In one swift move, Russia and Iran have not only preserved the status quo in Syria, but have simultaneously clipped the wings of Turkey and isolated America from any attempts to move and shake events without risking a total war against Syria, Russia, Iran and even Turkey.
3. Syria Supports the Move
Syria’s chief diplomatic envoy Dr. Bashar al-Jaafari has conveyed Syria’s approval of the move. Syria is not about to support a move against its own interests, neither its short term nor long term interests.
Vladimir Putin made clear in his press conference with Turkish President Erdogan that no safe-zones could be established against the will of Syria. Putin has lived up to his word and Syria is not about to betray its on cause so late in the game.
Syria is winning the battle against terrorists on the ground . America’s illegal attack from the 6th of April has not retarded the progress of the Syrian Arab Army in this respect. Syria is supporting the move for the same reason Russia is. Syria, in supporting the Memorandum, has the opportunity to call Turkey’s bluff for the world to see and likewise call the bluff of the militant factions that are part of the Astana talks.
If the safe-zones fail, Syria is vindicated, if they succeed, Syria is one step closer to restoring normalcy.
4. The Militants/Terrorists Are Angry
The militant factions which are part of the Astana talks angrily stormed out of the session where the memorandum was signed by representatives of Russia, Iran and Turkey.
They know full well that their bluff has been called. Their talk of peace has been exposed as the sham that many all ready knew it was and that Syria had constantly said it was.

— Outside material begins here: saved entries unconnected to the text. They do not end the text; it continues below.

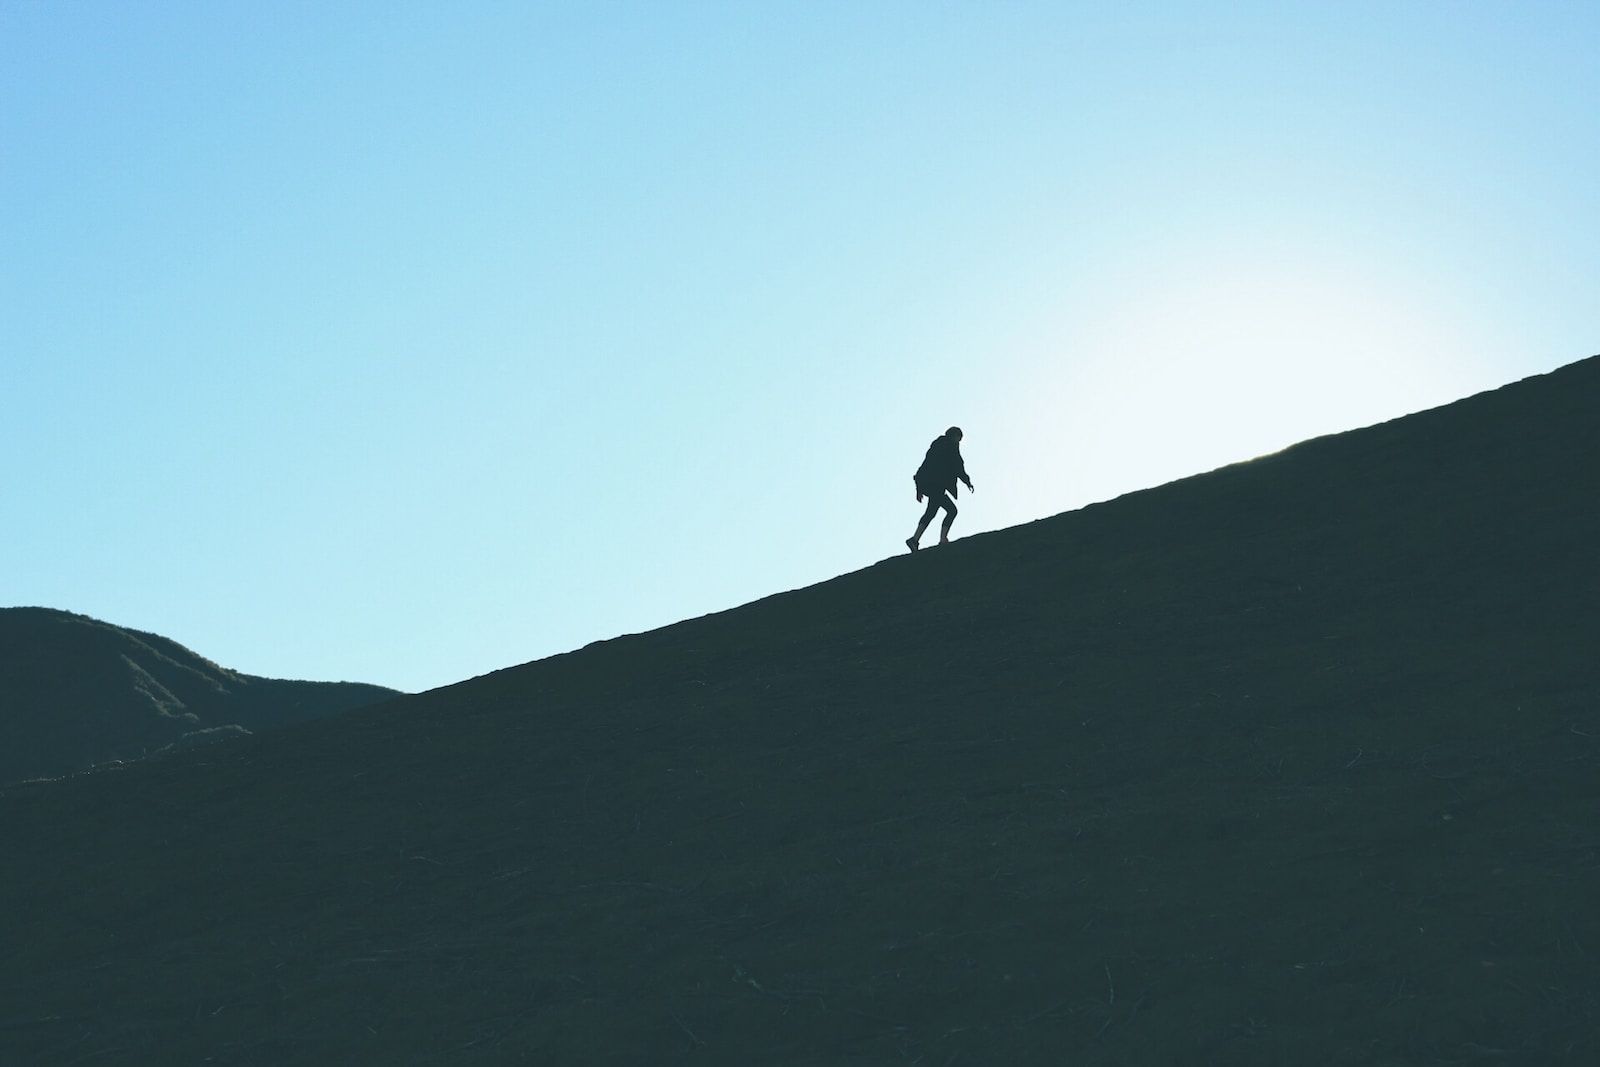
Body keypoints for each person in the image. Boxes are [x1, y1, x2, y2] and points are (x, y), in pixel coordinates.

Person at [906, 426, 974, 552]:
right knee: (951, 511)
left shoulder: (937, 446)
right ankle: (942, 539)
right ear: (955, 436)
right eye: (959, 439)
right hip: (937, 486)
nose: (959, 442)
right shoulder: (951, 448)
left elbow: (925, 466)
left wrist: (919, 488)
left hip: (931, 486)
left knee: (931, 512)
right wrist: (967, 481)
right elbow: (958, 466)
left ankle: (914, 540)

If the militants do not abide by the protocols of the soon to be established safe zones, the world will then see that their penultimate goal is conquest rather than peace. They will be unmasked as insurgents rather than ‘opposition forces’.
Syria will at long last be vindicated. This may likely happen sooner than expected.
In this sense, Russia, Iran and Syria can turn around to Turkey and the United States and have a big ‘I told you so’ moment. With such a diverse coalition of nations and organisations in favour of the agreement, those who are opposed are the isolated parties. They will have no leg to stand on. They will have to resort to either humility or unilateral war.
Much though the Trump administration is unpredictable, unilateral war seems incredibly unlikely at this stage.
There is indeed a danger that such an agreement could lead to the federalisation of Syria. This however is opposed by a country who supports the agreement, Syria, as well as a signatory of the agreement, Iran.
While some have accused Russia of agnosticism over federalisation, ultimately Russia has always said that it is a Syrian issue for Syria to decide. Connecting the dots leads to the conclusion that Russia will not bank on federalisation against the wishes of Damascus.
The Memorandum changes few manifest realities on the ground in Syria but it shifts the political trajectory of the situation vastly in favour of Syria, Russia and Iran. Turkey has been boxed into a corner and America doesn’t even have a corner to be boxed into.
Russia’s ‘long game’ strategy appears to have paid off.